I've seen this demonstrated around 5 years ago at an Intelligence Technology seminar open to the public at the intelligence community heritage museum, it was done across the room during a demonstration which showed active and passive phone tracking techniques (they put the phones in and out of a faraday cages during the demonstration). The phone that was used in the demonstration for the "powerless" tracking was a very old Ericsson (before it became Sony Ericsson) phone from the mid to late 90's, during that demonstration we've also been told that this method of tracking became obsolete around the early 2000's. They did not elaborate exactly what ranges this work on but what they said is that the emitter and receiver were usually separated in order to accommodate operational requirements.

1 comments

As I read it, that's a fine way to detect the presence of a cell phone. It might be able to discriminate between several models of cell phones.

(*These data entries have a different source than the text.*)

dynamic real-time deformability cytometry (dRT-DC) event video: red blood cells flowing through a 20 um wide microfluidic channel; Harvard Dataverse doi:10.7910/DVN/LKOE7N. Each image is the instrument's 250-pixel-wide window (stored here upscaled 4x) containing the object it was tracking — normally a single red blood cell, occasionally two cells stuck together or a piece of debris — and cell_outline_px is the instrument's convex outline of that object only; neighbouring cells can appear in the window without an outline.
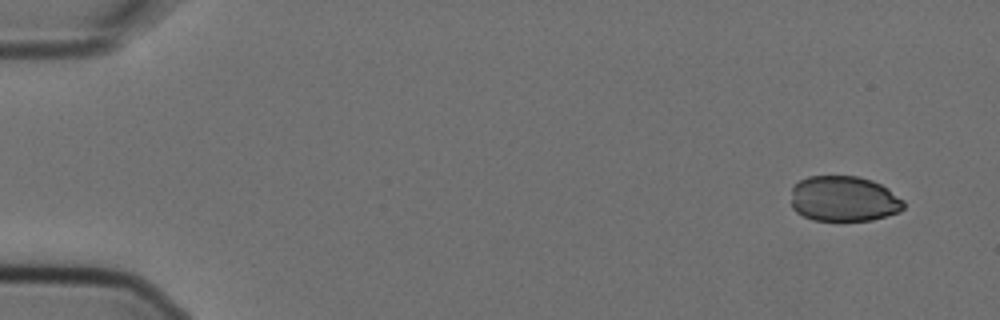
{"species": "Egyptian fruit bat (a non-hibernating species)", "species_latin": "Rousettus aegyptiacus", "temperature_condition": "cold", "stored_images_in_passage": 7, "camera_frame_rate_fps": 3000, "um_per_image_px": 0.085, "animal": {"sex": "female"}, "frame": {"image": 1, "passage_image": 1, "time_ms": 0.0, "image_size_px": [1000, 320], "cell_outline_px": [[904, 208], [900, 212], [872, 220], [812, 220], [796, 212], [792, 208], [792, 188], [800, 180], [808, 176], [856, 176], [872, 180], [888, 188], [904, 200]], "centroid_in_image_um": [71.74, 16.9], "position_along_channel_um": 13.3, "area_um2": 29.94}}
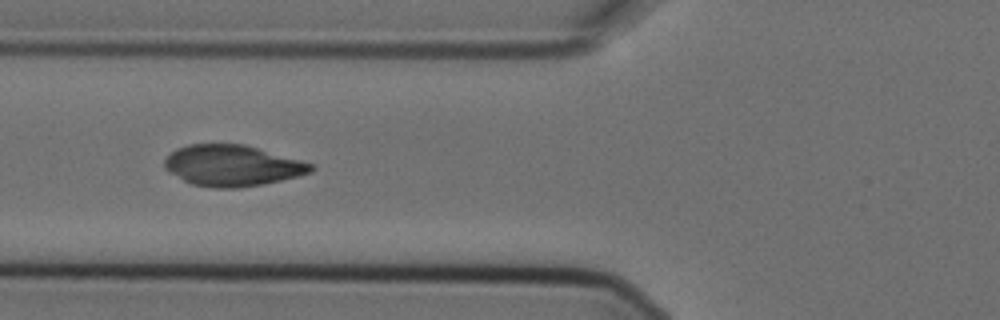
{"frame": {"image": 2, "passage_image": 6, "time_ms": 1.667, "image_size_px": [1000, 320], "cell_outline_px": [[316, 168], [312, 172], [300, 176], [240, 188], [212, 188], [192, 184], [184, 180], [164, 168], [164, 160], [176, 148], [188, 144], [244, 144], [316, 164]], "centroid_in_image_um": [19.78, 14.07], "position_along_channel_um": 106.0, "area_um2": 35.08}}
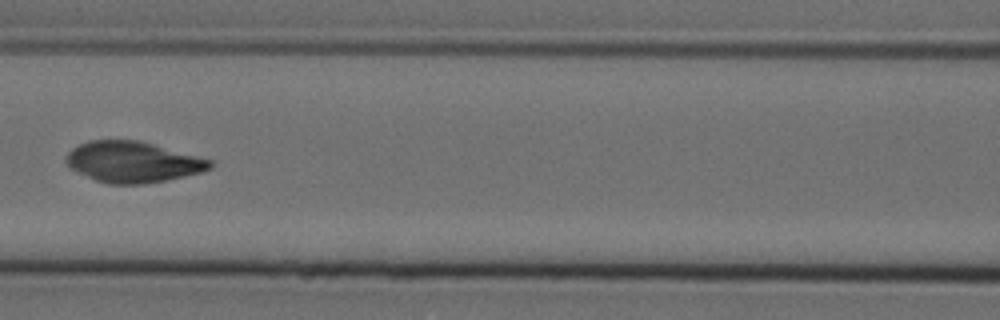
{"frame": {"image": 3, "passage_image": 7, "time_ms": 2.0, "image_size_px": [1000, 320], "cell_outline_px": [[216, 164], [212, 168], [200, 172], [184, 176], [164, 180], [140, 184], [108, 184], [96, 180], [72, 168], [64, 160], [68, 152], [72, 148], [88, 140], [136, 140], [152, 144], [212, 160]], "centroid_in_image_um": [11.29, 13.76], "position_along_channel_um": 155.3, "area_um2": 33.87}}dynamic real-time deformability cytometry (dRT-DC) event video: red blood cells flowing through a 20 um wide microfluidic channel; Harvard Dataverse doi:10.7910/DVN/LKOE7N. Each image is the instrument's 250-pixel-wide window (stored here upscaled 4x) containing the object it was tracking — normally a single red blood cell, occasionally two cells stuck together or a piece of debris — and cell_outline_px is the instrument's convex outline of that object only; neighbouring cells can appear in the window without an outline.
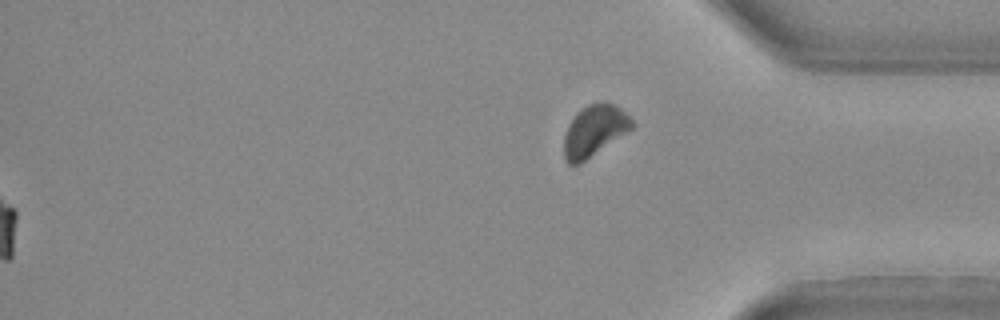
{"species": "Egyptian fruit bat (a non-hibernating species)", "species_latin": "Rousettus aegyptiacus", "temperature_condition": "warm", "stored_images_in_passage": 31, "segment_of_instrument_passage": [2, 2], "camera_frame_rate_fps": 3000, "um_per_image_px": 0.085, "animal": {"sex": "female"}, "frame": {"image": 1, "passage_image": 31, "time_ms": 10.0, "image_size_px": [1000, 320], "cell_outline_px": [[632, 128], [580, 164], [568, 164], [564, 160], [564, 136], [568, 124], [576, 112], [588, 104], [596, 100], [604, 100], [620, 108], [632, 120]], "centroid_in_image_um": [50.47, 11.08], "position_along_channel_um": 384.7, "area_um2": 20.23}}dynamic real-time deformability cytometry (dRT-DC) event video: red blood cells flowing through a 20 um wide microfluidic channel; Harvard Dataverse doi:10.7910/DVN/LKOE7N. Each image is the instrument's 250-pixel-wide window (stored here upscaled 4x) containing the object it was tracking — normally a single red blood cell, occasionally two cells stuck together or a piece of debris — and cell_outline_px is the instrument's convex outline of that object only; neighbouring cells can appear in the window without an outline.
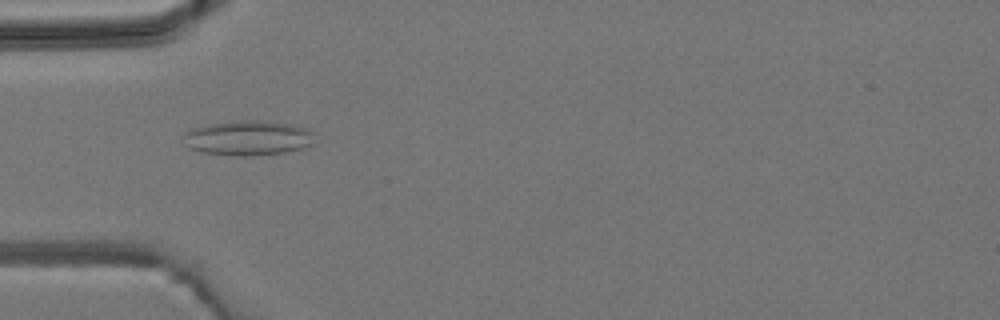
{"species": "common noctule bat (a hibernating species)", "species_latin": "Nyctalus noctula", "temperature_condition": "room temperature", "stored_images_in_passage": 1, "camera_frame_rate_fps": 3000, "um_per_image_px": 0.085, "animal": {"sex": "male", "body_mass_g": 19.2, "forearm_length_mm": 51.8}, "frame": {"image": 1, "passage_image": 1, "time_ms": 0.0, "image_size_px": [1000, 320], "cell_outline_px": [[312, 144], [300, 148], [284, 152], [244, 156], [236, 156], [200, 152], [192, 148], [180, 136], [184, 132], [192, 128], [212, 124], [244, 120], [260, 120], [292, 124], [304, 128], [312, 132]], "centroid_in_image_um": [21.04, 11.72], "position_along_channel_um": 64.0, "area_um2": 26.24}}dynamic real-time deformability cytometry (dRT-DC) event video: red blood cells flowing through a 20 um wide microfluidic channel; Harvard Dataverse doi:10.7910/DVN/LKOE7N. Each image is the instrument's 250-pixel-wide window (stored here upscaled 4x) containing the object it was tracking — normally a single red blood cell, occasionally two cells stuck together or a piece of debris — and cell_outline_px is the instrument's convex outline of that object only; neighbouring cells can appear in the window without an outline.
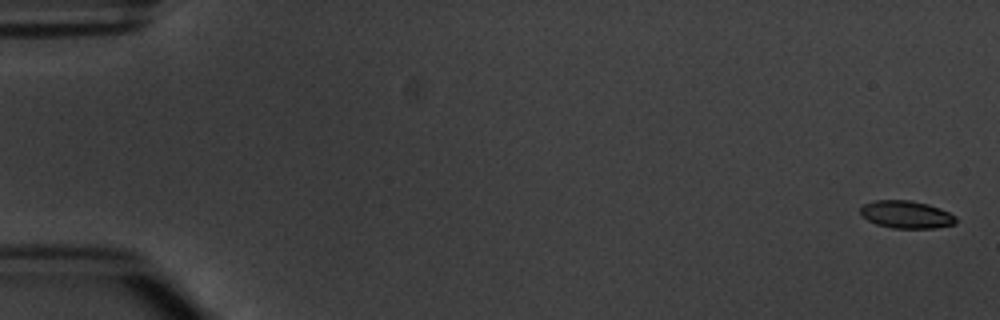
{"species": "common noctule bat (a hibernating species)", "species_latin": "Nyctalus noctula", "temperature_condition": "warm", "stored_images_in_passage": 5, "camera_frame_rate_fps": 3000, "um_per_image_px": 0.085, "animal": {"sex": "male", "body_mass_g": 20.1, "forearm_length_mm": 53.5}, "frame": {"image": 1, "passage_image": 1, "time_ms": 0.0, "image_size_px": [1000, 320], "cell_outline_px": [[956, 224], [936, 228], [892, 228], [876, 224], [868, 220], [860, 212], [860, 208], [864, 204], [872, 200], [908, 200], [928, 204], [940, 208], [956, 216]], "centroid_in_image_um": [77.05, 18.23], "position_along_channel_um": 8.0, "area_um2": 15.37}}
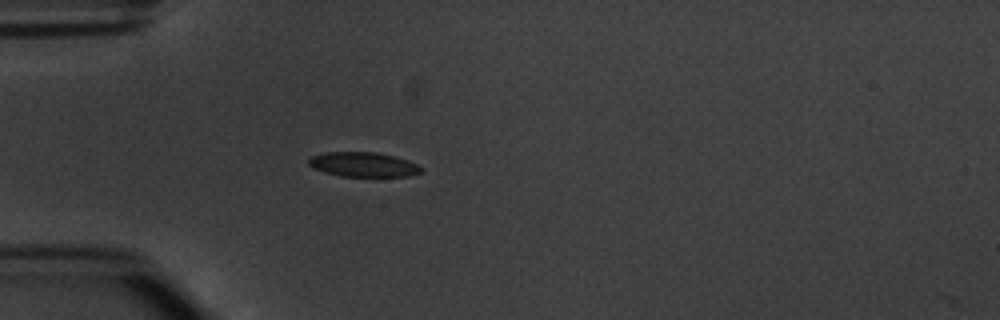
{"frame": {"image": 2, "passage_image": 5, "time_ms": 5.0, "image_size_px": [1000, 320], "cell_outline_px": [[424, 168], [420, 172], [408, 176], [340, 176], [324, 172], [312, 168], [308, 164], [308, 160], [312, 156], [324, 152], [376, 152], [392, 156], [416, 164]], "centroid_in_image_um": [30.82, 13.98], "position_along_channel_um": 54.2, "area_um2": 15.95}}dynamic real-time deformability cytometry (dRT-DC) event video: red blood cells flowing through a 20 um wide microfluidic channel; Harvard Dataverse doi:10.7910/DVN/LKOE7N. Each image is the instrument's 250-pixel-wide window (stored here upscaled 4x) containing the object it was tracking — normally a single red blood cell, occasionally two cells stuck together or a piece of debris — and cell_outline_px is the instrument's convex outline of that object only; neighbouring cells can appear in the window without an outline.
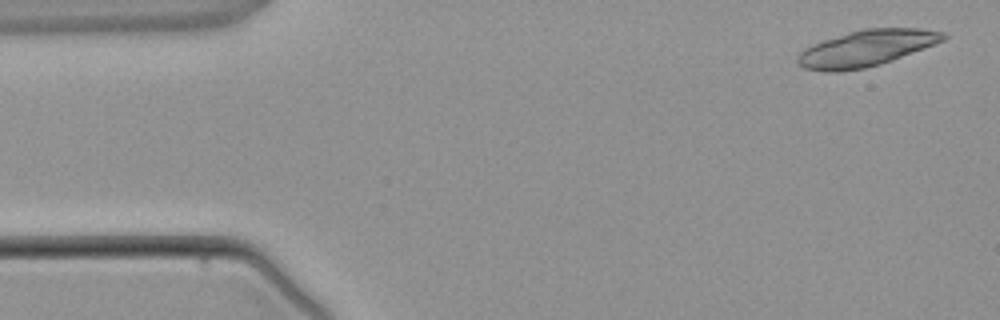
{"species": "common noctule bat (a hibernating species)", "species_latin": "Nyctalus noctula", "temperature_condition": "warm", "stored_images_in_passage": 4, "camera_frame_rate_fps": 3000, "um_per_image_px": 0.085, "animal": {"sex": "male", "body_mass_g": 21.5, "forearm_length_mm": 52.0}, "frame": {"image": 1, "passage_image": 1, "time_ms": 0.0, "image_size_px": [1000, 320], "cell_outline_px": [[948, 36], [944, 40], [924, 48], [892, 60], [880, 64], [864, 68], [840, 72], [824, 72], [804, 68], [796, 60], [796, 56], [804, 48], [812, 44], [824, 40], [864, 28], [920, 28], [944, 32]], "centroid_in_image_um": [73.62, 4.11], "position_along_channel_um": 11.4, "area_um2": 30.58}}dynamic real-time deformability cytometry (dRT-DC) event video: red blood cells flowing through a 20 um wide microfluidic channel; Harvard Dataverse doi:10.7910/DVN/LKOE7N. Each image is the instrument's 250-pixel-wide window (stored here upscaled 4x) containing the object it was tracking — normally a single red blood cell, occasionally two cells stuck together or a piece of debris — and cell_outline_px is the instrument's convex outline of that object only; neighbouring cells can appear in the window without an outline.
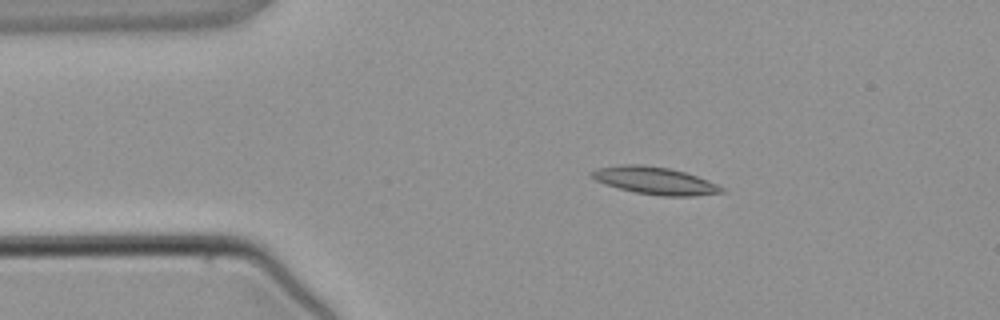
{"species": "common noctule bat (a hibernating species)", "species_latin": "Nyctalus noctula", "temperature_condition": "warm", "stored_images_in_passage": 3, "camera_frame_rate_fps": 3000, "um_per_image_px": 0.085, "animal": {"sex": "male", "body_mass_g": 21.5, "forearm_length_mm": 52.0}, "frame": {"image": 1, "passage_image": 2, "time_ms": 2.0, "image_size_px": [1000, 320], "cell_outline_px": [[724, 192], [696, 196], [664, 196], [636, 192], [604, 184], [596, 180], [588, 172], [596, 168], [620, 164], [644, 164], [668, 168], [684, 172], [708, 180], [724, 188]], "centroid_in_image_um": [55.64, 15.34], "position_along_channel_um": 29.4, "area_um2": 20.69}}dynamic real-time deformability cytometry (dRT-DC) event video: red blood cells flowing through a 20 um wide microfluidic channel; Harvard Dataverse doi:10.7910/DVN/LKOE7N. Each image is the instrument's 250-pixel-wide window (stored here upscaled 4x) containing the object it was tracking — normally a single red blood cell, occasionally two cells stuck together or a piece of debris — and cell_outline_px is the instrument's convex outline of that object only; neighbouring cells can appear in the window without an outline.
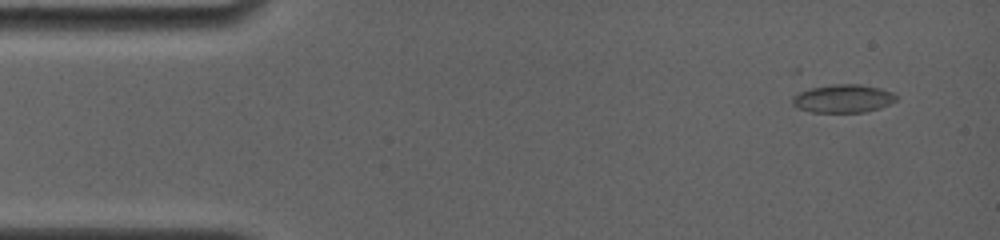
{"species": "common noctule bat (a hibernating species)", "species_latin": "Nyctalus noctula", "temperature_condition": "room temperature", "stored_images_in_passage": 51, "camera_frame_rate_fps": 4000, "um_per_image_px": 0.085, "animal": {"sex": "female", "body_mass_g": 19.0, "forearm_length_mm": 56.7}, "frame": {"image": 1, "passage_image": 2, "time_ms": 0.25, "image_size_px": [1000, 240], "cell_outline_px": [[896, 100], [888, 104], [876, 108], [860, 112], [812, 112], [800, 108], [792, 104], [792, 96], [800, 92], [812, 88], [836, 84], [856, 84], [876, 88], [888, 92], [896, 96]], "centroid_in_image_um": [71.59, 8.38], "position_along_channel_um": 13.4, "area_um2": 16.36}}
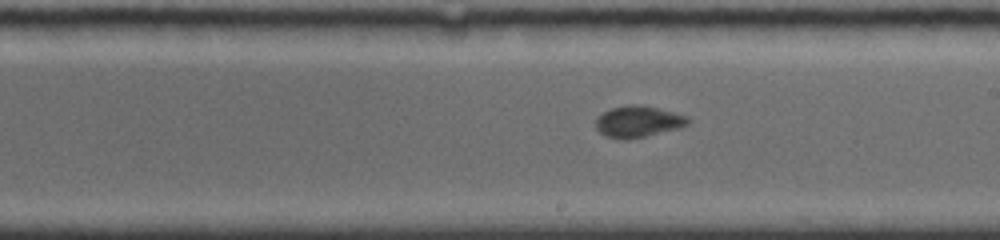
{"frame": {"image": 2, "passage_image": 30, "time_ms": 8.5, "image_size_px": [1000, 240], "cell_outline_px": [[692, 120], [688, 124], [680, 128], [628, 140], [624, 140], [604, 136], [596, 128], [596, 120], [604, 112], [612, 108], [632, 104], [640, 104], [688, 116]], "centroid_in_image_um": [54.26, 10.35], "position_along_channel_um": 234.7, "area_um2": 16.82}}
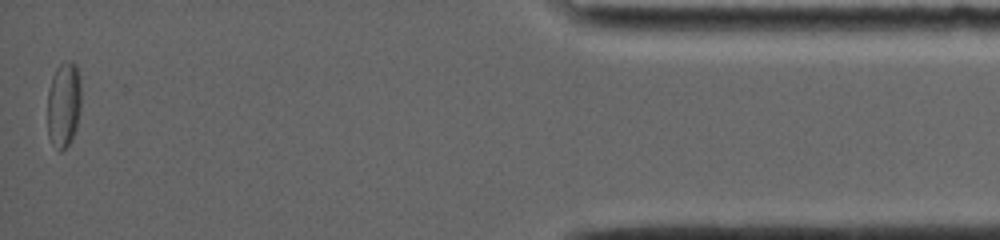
{"frame": {"image": 3, "passage_image": 51, "time_ms": 15.25, "image_size_px": [1000, 240], "cell_outline_px": [[80, 112], [76, 128], [72, 140], [60, 152], [52, 144], [48, 136], [48, 92], [52, 76], [56, 68], [60, 64], [68, 60], [76, 64], [80, 80]], "centroid_in_image_um": [5.42, 8.89], "position_along_channel_um": 429.8, "area_um2": 16.94}, "authors_computed_cell_mechanics": {"area_um2": 16.473, "velocity_mm_per_s": 3.8496, "shape_relaxation_time_tau1_ms": null, "shape_relaxation_time_tau2_ms": 1.3112, "deformation_change_tau1": null, "deformation_change_tau2": 0.0518}}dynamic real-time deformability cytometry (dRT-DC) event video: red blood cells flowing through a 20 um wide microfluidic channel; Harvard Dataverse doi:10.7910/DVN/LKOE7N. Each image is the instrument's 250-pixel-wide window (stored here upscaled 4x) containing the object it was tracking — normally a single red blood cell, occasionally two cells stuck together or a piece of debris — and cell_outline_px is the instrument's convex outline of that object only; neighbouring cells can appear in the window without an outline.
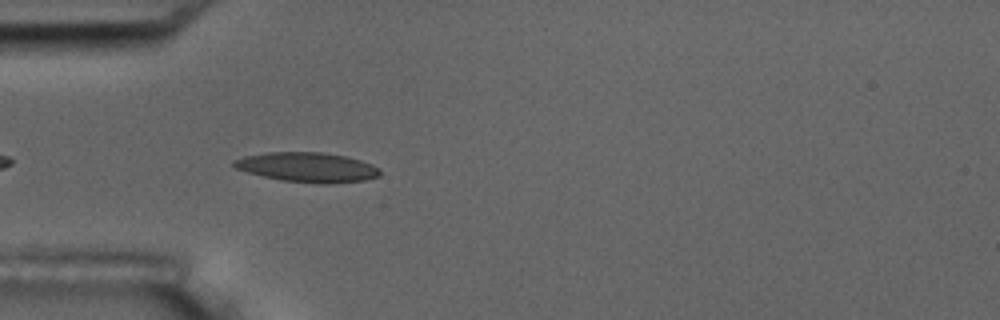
{"species": "common noctule bat (a hibernating species)", "species_latin": "Nyctalus noctula", "temperature_condition": "room temperature", "stored_images_in_passage": 3, "camera_frame_rate_fps": 3000, "um_per_image_px": 0.085, "animal": {"sex": "male", "body_mass_g": 17.5, "forearm_length_mm": 52.3}, "frame": {"image": 1, "passage_image": 3, "time_ms": 2.333, "image_size_px": [1000, 320], "cell_outline_px": [[380, 176], [364, 180], [332, 184], [320, 184], [280, 180], [248, 172], [236, 168], [232, 164], [232, 160], [244, 156], [268, 152], [320, 152], [348, 156], [372, 164], [380, 168]], "centroid_in_image_um": [26.16, 14.22], "position_along_channel_um": 58.8, "area_um2": 25.43}}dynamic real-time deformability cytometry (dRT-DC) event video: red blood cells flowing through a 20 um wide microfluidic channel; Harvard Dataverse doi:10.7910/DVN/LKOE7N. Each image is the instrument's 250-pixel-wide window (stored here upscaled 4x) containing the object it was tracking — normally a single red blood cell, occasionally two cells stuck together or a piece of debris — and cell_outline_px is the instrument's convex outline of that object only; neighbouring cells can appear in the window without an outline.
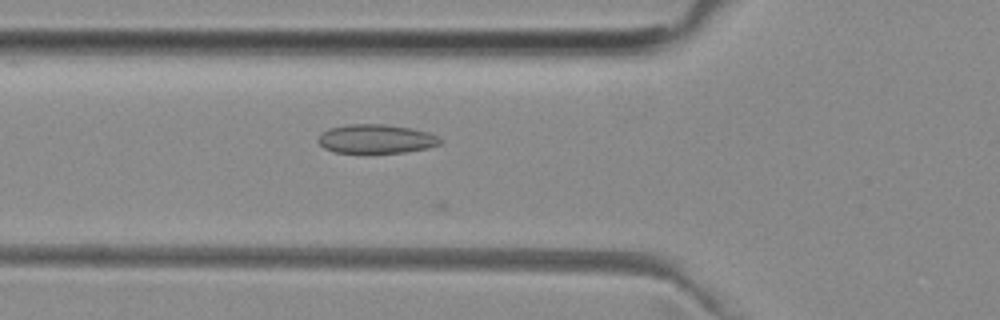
{"species": "common noctule bat (a hibernating species)", "species_latin": "Nyctalus noctula", "temperature_condition": "room temperature", "stored_images_in_passage": 21, "camera_frame_rate_fps": 3000, "um_per_image_px": 0.085, "animal": {"sex": "female", "body_mass_g": 29.2, "forearm_length_mm": 56.3}, "frame": {"image": 1, "passage_image": 16, "time_ms": 5.0, "image_size_px": [1000, 320], "cell_outline_px": [[444, 140], [440, 144], [428, 148], [404, 152], [332, 152], [324, 148], [316, 140], [320, 132], [328, 128], [344, 124], [384, 124], [412, 128], [428, 132]], "centroid_in_image_um": [31.93, 11.79], "position_along_channel_um": 93.9, "area_um2": 20.75}}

But it will not be able to identify a specific cell phone.

Am I misreading your statements?

Yes, I said it was used to track cell phones in low density areas back when they were simply enough for this trick to work, what I assume is that if someone back then had a cell phone/radio phone/sat phone or anything similar with a susceptible transmitter in the middle of nowhere-stan you could probably identify them via other means, or at least be able to classify them sufficiently.
That makes sense. I think I veered off into confusion from the comment about the inductively-powered LEDs.